In the shadow of the hunt for Bin Laden and the United States’ involvement in the Middle East, General Stanley McChrystal, the commanding general of international and U.S. forces in Afghanistan, was living large. His loyal staff liked to call him a “rock star.” During a spring 2010 trip, journalist Michael Hastings looked on as McChrystal and his staff let off steam, partying and openly bashing the Obama administration. When Hastings’s article appeared in Rolling Stone, it set off a political firestorm: McChrystal was unceremoniously fired.
In The Operators, Hastings picks up where his Rolling Stone coup ended. From patrol missions in the Afghan hinterlands to senior military advisors’ late-night bull sessions to hotel bars where spies and expensive hookers participate in nation-building, Hastings presents a shocking behind-the-scenes portrait of what he fears is an unwinnable war. Written in prose that is at once eye-opening and other times uncannily conversational, readers of No Easy Day will take to Hastings’ unyielding first-hand account of the Afghan War and its cast of players.
Michael Hastings was a contributing editor to Rolling Stone and a correspondent at large for BuzzFeed. Before that he worked for Newsweek, where he rose to prominence covering the wars in Iraq and Afghanistan. He was the recipient of the 2010 George Polk Award for his Rolling Stone magazine story The Runaway General. Hastings was the author of three books, I Lost My Love in Baghdad, Panic 2012, The Operators, and The Last Magazine. He died in 2013, and was posthumously honored with the Norman Mailer Award for Emerging Journalist.

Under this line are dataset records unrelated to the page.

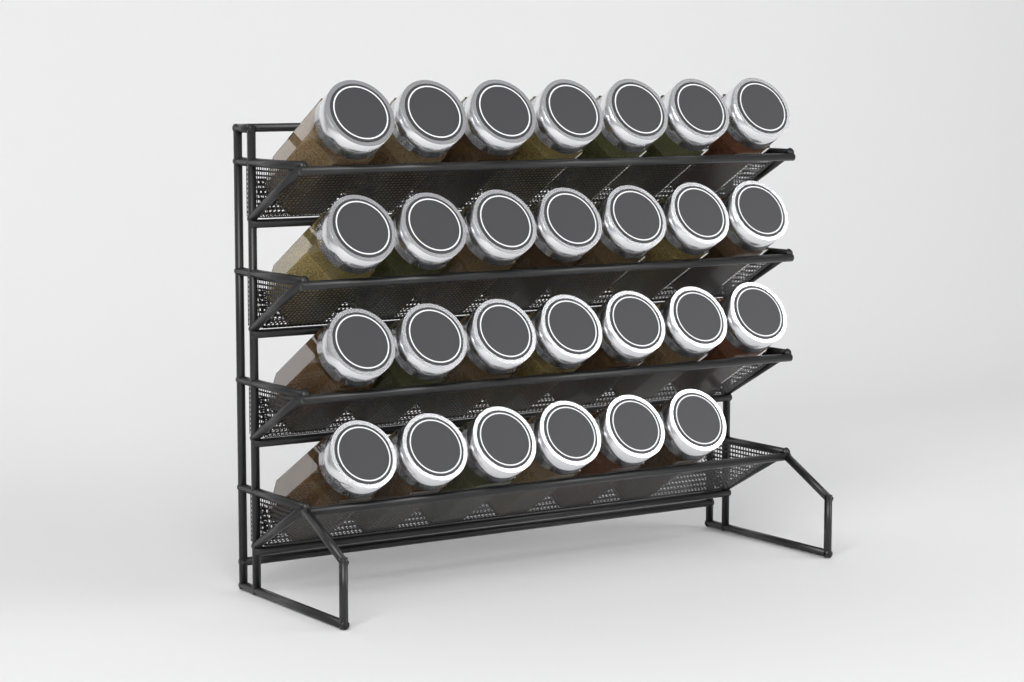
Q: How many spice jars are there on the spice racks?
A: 27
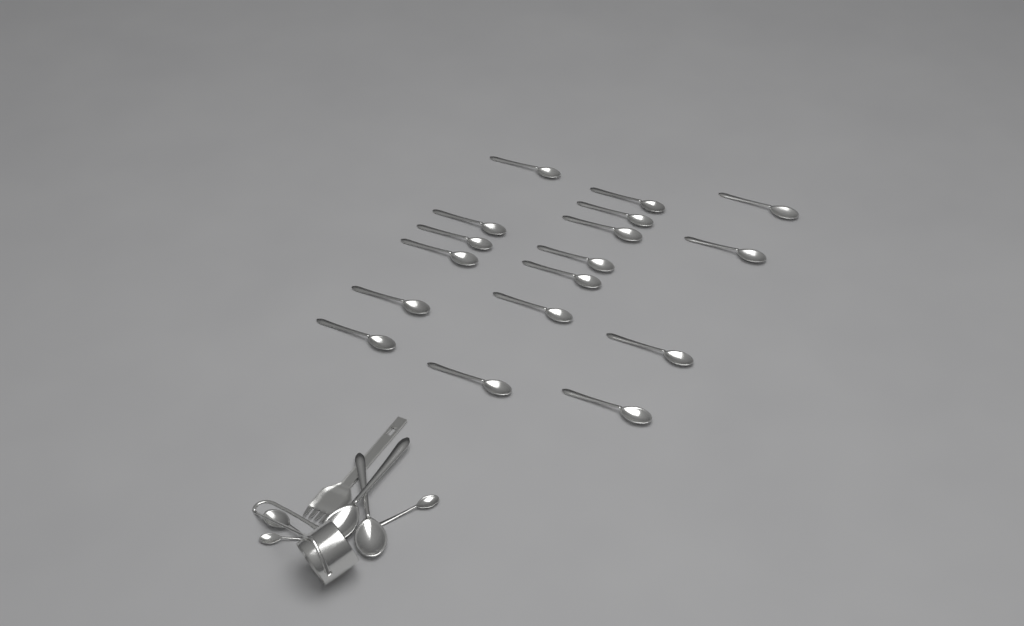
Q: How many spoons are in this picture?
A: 22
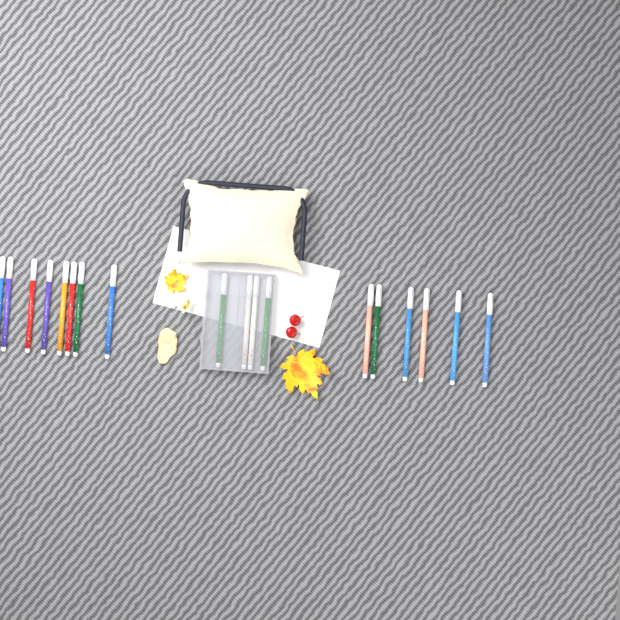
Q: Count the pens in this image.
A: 18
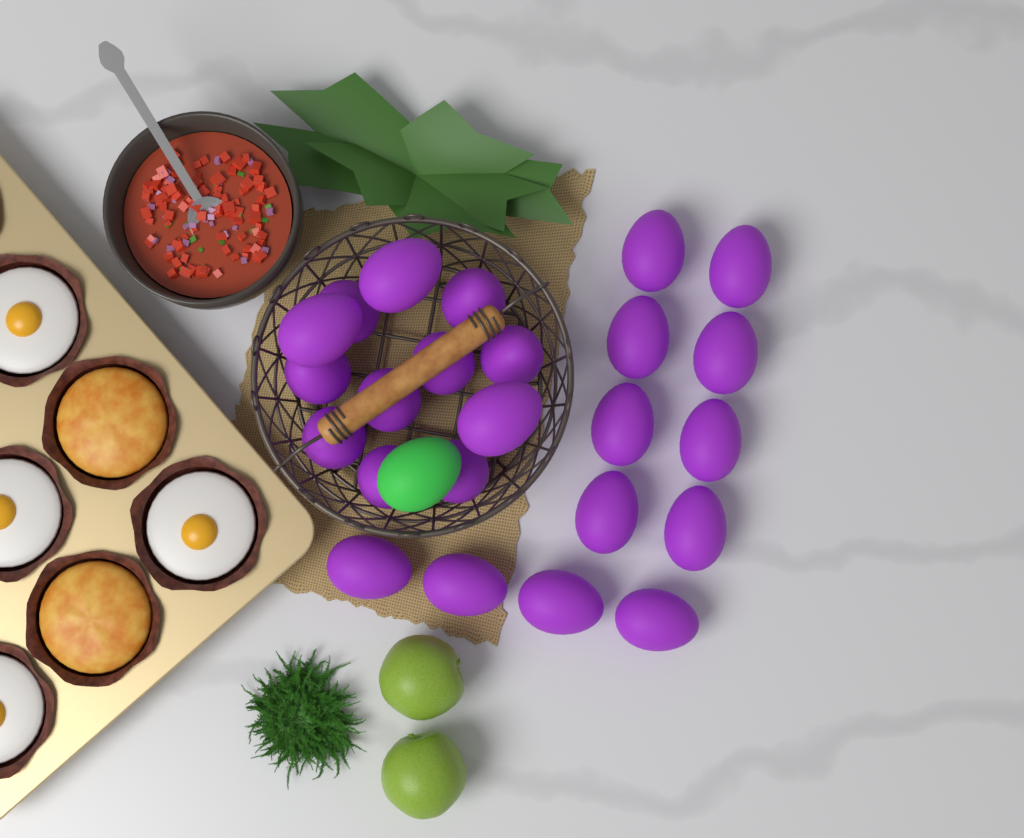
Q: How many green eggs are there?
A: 1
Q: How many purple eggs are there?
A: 24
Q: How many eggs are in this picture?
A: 25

"The life of a general is something to see, especially when it's Stanley McChrystal, America's four-star, rock star commander, at the height of his power and panache in Afghanistan. It's a hard story to get, and hard to tell it well, but in the hands of Michael Hastings, it's a world-class job of reporting and a joy to read."
—Richard Ben Cramer, author of What it Takes and DiMaggio
"The most impact-laden story of the year...written by a perfect specimen of the new breed of journalist-commentator."

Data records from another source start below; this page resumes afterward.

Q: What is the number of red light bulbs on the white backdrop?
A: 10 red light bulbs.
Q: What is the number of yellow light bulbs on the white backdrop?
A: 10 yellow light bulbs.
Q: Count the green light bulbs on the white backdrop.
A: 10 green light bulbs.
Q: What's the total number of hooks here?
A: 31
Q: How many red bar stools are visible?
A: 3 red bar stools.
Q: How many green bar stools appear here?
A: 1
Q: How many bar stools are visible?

—Barrett Brown, Vanity Fair
"An impressive feat of journalism by a Washington outsider who seemed to know more about what was going on in Washington than most insiders did."
—Frank Rich, New York Times
"The Operators is a troubling first-person narrative about a bizarre episode in U.S. military history, as well as a trenchant analysis of the disaster in Afghanistan. Hastings … brings a fresh eye and a brutally authentic voice to America's decade-old misadventure in Afghanistan.”
—Bob Drogin, Los Angeles Times
“The Operators seems destined to join the pantheon of the best of GWOT literature, not just for its rock-and-roll details, but for its piercing chronicles of a world gone mad.”
—Matt Gallagher, Newsweek/Daily Beast
“As the situation in Afghanistan grows increasingly muddy, [Hasting’s] disciplined adherence to solid journalistic practices and his acute eye for sharp scene setting makes much of the chaos comprehensible. Hastings has definitely taken up the traditional banner of the intrepid war correspondent, but he’s simultaneously shot it through with iconoclastic holes; the effect is illuminating on many levels.”
“Hastings brilliantly intertwines narratives…. Hasting's first-class, engrossing reportage reveals unsettling yet human flaws behind one of recent history's most lionized military figures, and a war which purportedly began as a response to terrorism, but whose aims--in the author's estimation--remain ambiguous.”
"Superb... the book provides vital insights about the war not available anywhere else... One of the most eye-opening accounts provided yet...from one of the bravest and most intrepid journalists who has covered it.”